Problem requirements:
Whatever the records say, give every one of them again exactly.

____

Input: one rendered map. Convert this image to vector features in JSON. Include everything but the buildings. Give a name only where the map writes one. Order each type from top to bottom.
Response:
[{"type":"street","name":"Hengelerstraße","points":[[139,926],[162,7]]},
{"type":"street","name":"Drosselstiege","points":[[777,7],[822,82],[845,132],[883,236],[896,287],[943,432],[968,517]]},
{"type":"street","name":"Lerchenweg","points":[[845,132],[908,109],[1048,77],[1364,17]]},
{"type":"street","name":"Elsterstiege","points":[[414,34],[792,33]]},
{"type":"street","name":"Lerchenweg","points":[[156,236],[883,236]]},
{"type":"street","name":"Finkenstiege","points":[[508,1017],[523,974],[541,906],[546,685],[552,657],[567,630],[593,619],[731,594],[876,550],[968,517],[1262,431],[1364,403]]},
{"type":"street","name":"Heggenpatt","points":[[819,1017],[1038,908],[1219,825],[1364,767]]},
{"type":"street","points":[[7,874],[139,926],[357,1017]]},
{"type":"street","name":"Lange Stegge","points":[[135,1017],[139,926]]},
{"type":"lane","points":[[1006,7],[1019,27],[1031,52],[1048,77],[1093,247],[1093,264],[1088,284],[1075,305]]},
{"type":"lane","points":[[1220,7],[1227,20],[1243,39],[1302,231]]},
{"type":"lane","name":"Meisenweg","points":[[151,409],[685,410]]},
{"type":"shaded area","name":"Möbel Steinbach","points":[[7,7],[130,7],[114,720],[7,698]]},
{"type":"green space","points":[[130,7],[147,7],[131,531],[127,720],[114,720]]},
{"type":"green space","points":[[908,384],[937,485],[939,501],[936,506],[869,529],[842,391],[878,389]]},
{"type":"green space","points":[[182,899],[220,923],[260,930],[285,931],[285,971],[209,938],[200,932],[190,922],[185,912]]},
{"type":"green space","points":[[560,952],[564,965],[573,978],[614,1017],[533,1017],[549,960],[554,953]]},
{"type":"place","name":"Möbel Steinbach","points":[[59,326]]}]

____

Your solution:
Input: one rendered map. Convert this image to vector features in JSON. Include everything but the buildings. Give a name only where the map writes one. Order each type from top to bottom.
Response:
[{"type":"street","name":"Hengelerstraße","points":[[139,926],[162,7]]},
{"type":"street","name":"Drosselstiege","points":[[777,7],[822,82],[845,132],[883,236],[896,287],[943,432],[968,517]]},
{"type":"street","name":"Lerchenweg","points":[[845,132],[908,109],[1048,77],[1364,17]]},
{"type":"street","name":"Elsterstiege","points":[[414,34],[792,33]]},
{"type":"street","name":"Lerchenweg","points":[[156,236],[883,236]]},
{"type":"street","name":"Finkenstiege","points":[[508,1017],[523,974],[541,906],[546,685],[552,657],[567,630],[593,619],[731,594],[876,550],[968,517],[1262,431],[1364,403]]},
{"type":"street","name":"Heggenpatt","points":[[819,1017],[1038,908],[1219,825],[1364,767]]},
{"type":"street","points":[[7,874],[139,926],[357,1017]]},
{"type":"street","name":"Lange Stegge","points":[[135,1017],[139,926]]},
{"type":"lane","points":[[1006,7],[1019,27],[1031,52],[1048,77],[1093,247],[1093,264],[1088,284],[1075,305]]},
{"type":"lane","points":[[1220,7],[1227,20],[1243,39],[1302,231]]},
{"type":"lane","name":"Meisenweg","points":[[151,409],[685,410]]},
{"type":"shaded area","name":"Möbel Steinbach","points":[[7,7],[130,7],[114,720],[7,698]]},
{"type":"green space","points":[[130,7],[147,7],[131,531],[127,720],[114,720]]},
{"type":"green space","points":[[908,384],[937,485],[939,501],[936,506],[869,529],[842,391],[878,389]]},
{"type":"green space","points":[[182,899],[220,923],[260,930],[285,931],[285,971],[209,938],[200,932],[190,922],[185,912]]},
{"type":"green space","points":[[560,952],[564,965],[573,978],[614,1017],[533,1017],[549,960],[554,953]]},
{"type":"place","name":"Möbel Steinbach","points":[[59,326]]}]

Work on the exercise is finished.